The Committee of the Regions was set up by the Maastricht Treaty in 1992, alongside another provision that gave regional ministers the right to sit in the Council of the EU on behalf of their member state. Both changes were responses to a quiet revolt by Germany's Länder, who had watched powers they exercised at home flow to Brussels with no compensating regional voice. The first plenary session was held in March 1994. The Amsterdam Treaty in 1997 expanded the Committee's remit to about two-thirds of EU legislative proposals. The Nice Treaty in 2001 capped membership at 350 and required that members be elected officials or politically accountable to elected assemblies, not appointed civil servants. The Lisbon Treaty in 2009 gave the Committee something genuinely new: the right to take cases to the European Court of Justice when EU legislation violates the principle of subsidiarity, the rule that the EU should not do what national, regional, or local government can do better.
After Brexit removed the 24 UK members in 2020, the Committee settled at 329 full members and the same number of alternates. The numbers per country reflect population, but very loosely: Malta sends members representing roughly 88,000 citizens each, Germany's send members representing 3.45 million. The work is organised into six thematic commissions, each one a kind of standing committee with its own staff and opinion-drafting machinery. CIVEX handles citizenship and external affairs. COTER handles territorial cohesion, which in practice means EU regional funding. ECON handles economic policy. ENVE handles environment, climate, and energy. NAT handles agriculture and natural resources. SEDEC handles social policy, education, employment, culture, and research. Each commission has around 100 members; each member can serve on two. They meet, they argue, they appoint rapporteurs to draft opinions. The opinions then go to plenary for adoption six times a year.
The Committee of the Regions does not legislate. It produces opinions. The European Commission, the Council, and the Parliament are legally required to consult it on proposals with regional or local impact. The Committee can also issue own-initiative opinions, putting topics on the agenda that the bigger institutions might prefer to ignore. Once an opinion is adopted in plenary, it is published in the Official Journal of the European Union and lands on the desks of every relevant EU policymaker. It is, by design, soft power. The Committee can argue, persuade, embarrass, and occasionally litigate. It cannot vote a law down. Critics call this institutional weakness. Defenders call it the only honest way to give regional government a seat at a table where the chairs belong to national capitals.

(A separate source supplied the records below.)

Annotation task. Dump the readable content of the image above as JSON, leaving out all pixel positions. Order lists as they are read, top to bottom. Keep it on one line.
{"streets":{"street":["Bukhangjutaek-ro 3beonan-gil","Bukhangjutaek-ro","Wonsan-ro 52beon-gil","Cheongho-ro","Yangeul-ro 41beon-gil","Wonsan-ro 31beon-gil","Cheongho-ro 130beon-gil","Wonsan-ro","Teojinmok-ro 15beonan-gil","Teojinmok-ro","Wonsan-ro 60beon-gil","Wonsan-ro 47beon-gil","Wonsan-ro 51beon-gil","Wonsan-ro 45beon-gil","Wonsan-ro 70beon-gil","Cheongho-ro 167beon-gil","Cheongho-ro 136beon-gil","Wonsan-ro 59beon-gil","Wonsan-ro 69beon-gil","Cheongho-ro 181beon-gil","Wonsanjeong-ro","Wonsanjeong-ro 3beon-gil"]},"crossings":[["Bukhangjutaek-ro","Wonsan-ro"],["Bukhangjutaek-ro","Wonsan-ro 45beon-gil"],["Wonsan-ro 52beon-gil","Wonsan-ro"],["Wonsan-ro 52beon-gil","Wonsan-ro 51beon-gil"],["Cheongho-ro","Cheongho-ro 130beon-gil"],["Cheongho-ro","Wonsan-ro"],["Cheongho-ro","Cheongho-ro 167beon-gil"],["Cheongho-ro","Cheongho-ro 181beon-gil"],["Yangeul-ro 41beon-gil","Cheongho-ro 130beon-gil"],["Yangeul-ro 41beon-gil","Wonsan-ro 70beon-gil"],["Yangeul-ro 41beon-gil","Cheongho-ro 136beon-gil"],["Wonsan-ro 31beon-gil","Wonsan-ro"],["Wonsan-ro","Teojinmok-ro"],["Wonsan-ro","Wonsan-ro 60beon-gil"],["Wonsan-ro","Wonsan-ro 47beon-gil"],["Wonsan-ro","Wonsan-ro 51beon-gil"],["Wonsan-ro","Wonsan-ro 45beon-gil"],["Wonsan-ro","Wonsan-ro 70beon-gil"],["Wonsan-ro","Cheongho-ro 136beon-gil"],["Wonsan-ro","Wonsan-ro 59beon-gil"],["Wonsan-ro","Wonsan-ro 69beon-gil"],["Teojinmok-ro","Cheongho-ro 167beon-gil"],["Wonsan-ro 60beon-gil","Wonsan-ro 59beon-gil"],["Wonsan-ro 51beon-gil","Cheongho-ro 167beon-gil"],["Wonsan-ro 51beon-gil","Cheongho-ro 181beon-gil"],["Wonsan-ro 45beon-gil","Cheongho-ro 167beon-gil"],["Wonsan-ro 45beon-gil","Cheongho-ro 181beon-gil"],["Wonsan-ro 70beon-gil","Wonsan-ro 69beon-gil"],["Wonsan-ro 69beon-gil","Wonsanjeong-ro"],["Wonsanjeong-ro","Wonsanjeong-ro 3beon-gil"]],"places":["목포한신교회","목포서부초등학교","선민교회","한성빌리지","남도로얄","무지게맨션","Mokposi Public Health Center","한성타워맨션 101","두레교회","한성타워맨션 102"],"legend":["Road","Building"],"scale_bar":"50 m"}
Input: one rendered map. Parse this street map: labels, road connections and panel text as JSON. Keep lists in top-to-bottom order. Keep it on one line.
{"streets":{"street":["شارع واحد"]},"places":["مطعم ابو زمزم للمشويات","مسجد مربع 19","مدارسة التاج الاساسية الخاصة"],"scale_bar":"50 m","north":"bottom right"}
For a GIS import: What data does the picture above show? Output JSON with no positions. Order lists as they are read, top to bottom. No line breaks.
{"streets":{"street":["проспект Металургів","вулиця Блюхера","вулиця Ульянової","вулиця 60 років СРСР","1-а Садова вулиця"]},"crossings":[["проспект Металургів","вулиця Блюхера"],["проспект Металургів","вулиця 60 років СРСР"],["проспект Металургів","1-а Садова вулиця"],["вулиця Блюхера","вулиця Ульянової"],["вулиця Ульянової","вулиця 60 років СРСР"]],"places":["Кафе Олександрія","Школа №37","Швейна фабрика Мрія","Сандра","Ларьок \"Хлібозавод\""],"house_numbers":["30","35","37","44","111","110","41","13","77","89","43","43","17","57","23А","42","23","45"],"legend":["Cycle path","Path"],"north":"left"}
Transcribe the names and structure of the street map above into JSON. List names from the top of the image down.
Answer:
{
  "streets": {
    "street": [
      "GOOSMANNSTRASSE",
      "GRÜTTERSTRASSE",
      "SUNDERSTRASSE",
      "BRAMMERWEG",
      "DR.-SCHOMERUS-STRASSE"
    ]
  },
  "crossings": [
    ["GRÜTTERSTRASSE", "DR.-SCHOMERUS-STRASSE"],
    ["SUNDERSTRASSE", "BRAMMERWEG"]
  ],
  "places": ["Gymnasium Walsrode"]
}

In 2020, the Committee was hauled before the European Parliament over the case of Robert McCoy, a former internal auditor who had spent two decades pursuing fraud and embezzlement allegations inside the institution. McCoy told MEPs that the Committee had run 'a vindictive campaign' against him after he blew the whistle, denigrating his personal and professional reputation. Dutch MEP Sophie in 't Veld, who had once worked at the Committee herself, called the administration 'totally incompetent and rotten to the core' and suggested budgetary sanctions. Czech MEP Tomáš Zdechovský compared the case to the film Groundhog Day, in which the protagonist is trapped in an endless time loop. For an institution premised on bringing decision-making closer to citizens, the McCoy saga was a damaging mirror: the Committee was being shown, in public, exhibiting the same opacity and self-protection it accused larger bureaucracies of.
Once a year, the Committee transforms its building into the centre of a sprawling four-day event called the European Week of Regions and Cities. Thousands of mayors, regional officials, academics, civil society representatives, and businesspeople come to Brussels to compare notes on everything from cohesion-fund spending to climate adaptation to the integration of refugees. The seminars and side events fan out across the European Quarter. It is the one week each year when the Committee's basic argument, that the people who actually deliver public services across Europe deserve a structured voice in the laws that shape that delivery, is hard to dispute. The plenary halls, normally quiet between the six annual sessions, fill with discussions in two dozen languages. Then everyone goes home to run their cities.
Located at 50.8406 N, 4.3772 E in Brussels' European Quarter. The Committee is housed in the Jacques Delors Building (the former Belliard building), a few blocks east of the European Parliament's Espace Léopold. Recommended viewing altitude 2,500-4,000 feet. Visual landmarks include the Spinelli towers of the European Parliament to the south and the curved Berlaymont (Commission) to the north. Nearest major airport: Brussels Airport (EBBR), 11 km northeast.